I am 28. White. A Female. And a former Peace Corps Volunteer. I am HIV Positive. This is my story of how a few months, a few people, and a few events in Zambia changed me and my life forever. This is the story of how I contracted HIV and brought my Peace Corps Journey to a crashing halt... and how I am working now to pick up and put back together the pieces of my life as a newly diagnosed person living with HIV. This was not the journey I had originally planned... my path has traumatically and dramatically changed... but it is the one I am on now. There is no going back. There is only forward. I welcome you to follow along with me as I attempt to explore this new life ahead of me, whether you are someone from the Peace Corps community, or someone living with HIV. I welcome your comments, questions, suggestions, and opinions.
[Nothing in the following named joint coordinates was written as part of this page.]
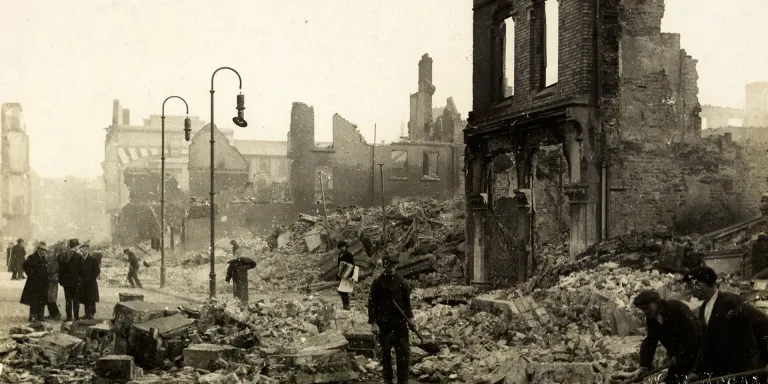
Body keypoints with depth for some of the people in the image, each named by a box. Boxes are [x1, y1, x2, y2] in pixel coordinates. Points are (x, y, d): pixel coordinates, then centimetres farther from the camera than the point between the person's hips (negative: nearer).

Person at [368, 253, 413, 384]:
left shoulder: (401, 281, 2)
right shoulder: (377, 283, -5)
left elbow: (407, 301, 9)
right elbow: (372, 303, -5)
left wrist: (409, 317, 3)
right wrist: (373, 323, -10)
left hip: (400, 321, 2)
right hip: (383, 322, -1)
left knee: (403, 351, -1)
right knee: (385, 351, 9)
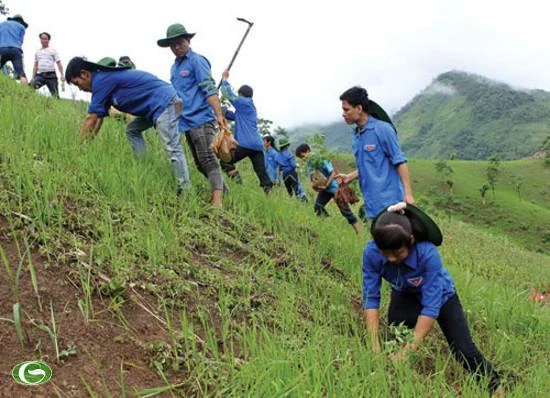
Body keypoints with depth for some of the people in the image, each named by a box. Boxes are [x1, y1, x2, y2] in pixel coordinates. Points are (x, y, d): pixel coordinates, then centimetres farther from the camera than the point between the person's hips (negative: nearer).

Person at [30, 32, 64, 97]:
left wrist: (62, 75, -10)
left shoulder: (53, 51, 11)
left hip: (51, 75, -2)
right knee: (32, 85, -29)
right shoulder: (37, 52, 21)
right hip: (40, 75, 2)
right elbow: (35, 66, 23)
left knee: (55, 94, -6)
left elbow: (59, 63, 3)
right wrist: (33, 78, 13)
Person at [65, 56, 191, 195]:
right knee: (132, 130, 18)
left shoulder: (101, 80, -13)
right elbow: (99, 116, 19)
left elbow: (91, 118, -11)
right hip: (156, 105, 11)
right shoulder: (105, 79, 17)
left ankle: (185, 190, -16)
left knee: (172, 148, -15)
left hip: (164, 102, -11)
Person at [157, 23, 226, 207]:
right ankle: (221, 188, 21)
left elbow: (210, 89, -15)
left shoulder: (197, 61, -5)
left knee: (208, 160, -15)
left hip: (201, 119, -9)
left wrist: (219, 115, -24)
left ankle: (217, 201, -19)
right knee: (200, 164, 10)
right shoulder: (175, 66, 19)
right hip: (187, 121, 9)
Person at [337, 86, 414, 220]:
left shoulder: (383, 129, -9)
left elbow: (400, 161, -10)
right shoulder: (357, 135, 13)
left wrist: (408, 193, -16)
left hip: (389, 203, -7)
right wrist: (349, 177, 8)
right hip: (372, 205, 8)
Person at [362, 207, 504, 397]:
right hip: (405, 295, 2)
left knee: (463, 349, 0)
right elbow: (370, 298, -30)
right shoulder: (371, 253, -35)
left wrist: (408, 349, -46)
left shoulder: (428, 253, -44)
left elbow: (430, 307, -42)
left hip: (440, 295, -2)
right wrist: (375, 345, -38)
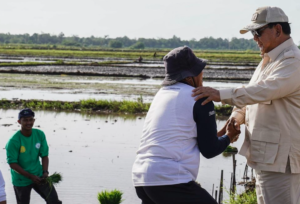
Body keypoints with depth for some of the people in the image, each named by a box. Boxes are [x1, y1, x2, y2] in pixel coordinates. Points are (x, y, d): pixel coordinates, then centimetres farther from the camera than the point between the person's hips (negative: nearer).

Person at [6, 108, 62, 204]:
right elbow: (12, 164, -19)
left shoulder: (40, 135, -7)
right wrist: (31, 176, -22)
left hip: (39, 175, 4)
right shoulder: (13, 141, -21)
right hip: (21, 180, -4)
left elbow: (44, 156, 0)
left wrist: (45, 172, -15)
Let us go forward together. To start from the beginning, click here He Gave Me More Than A Bracelet.

Sunday, February 26, 2012

My Trip to Florida

As mentioned in a previous post, I made a trip down to Florida for a few days. This was my first time to return back to my home state in over a year. To be honest, I got a little emotional on the plane ride down. It brought me right back to my most recent plane rides- home from Africa and home from DC. Just being in an airport and on a plane again brought tears to my eyes, making me remember those first days and weeks of diagnosis.

 Tuesday night brought more emotions, as I received hugs from my Peace Corps Recruiter, as well as good college friends. We sat down in a crowded auditorium to hear Director Williams speak. He started by asking those of us who have served as volunteers to stand. Yep, more tears in my eyes. At various time during his speech, the emotions welled back up. Its such an awkward and unsettling feeling- to somewhat feel like a volunteer and somewhat not… to feel like you are a part of this group, but at the same time to feel that something so huge has set you and your experience so far apart… to hear people say “Peace Corps changes your life forever” and to laugh at the irony of how it has changed my life forever.
 After the speech, I had the opportunity to meet Director Williams (even though I was nervous and dreading it). I shook his hand and said “Hi. I’m your newest medical separee”. He said, “Oh, I’m sorry. What happened?” I hesitated, and all I could manage to say was one word “HIV”.  Yeah, I’d say he was a bit surprised to say the least. He gave me a hug and asked how I was doing and whether Peace Corps was taking care of me. I said, “I’m doing okay. And yes, they are trying”. That’s all I could manage. Me and my mom were both crying by that time.

The next night was my big night, my time to meet and speak to a group of future and returned volunteers. It was a small group, about 17 of us. I went through my story and answered questions. It was a good casual event, and I hope that it helped those who were there. Thanks Amy, for having me come down!

1 comment:

  1. Hey! You're awesome and I'm glad I got to finally meet you the other night in Gainesvegas :) Keep on keepin' on - it's all we can do to get through our medical mishaps!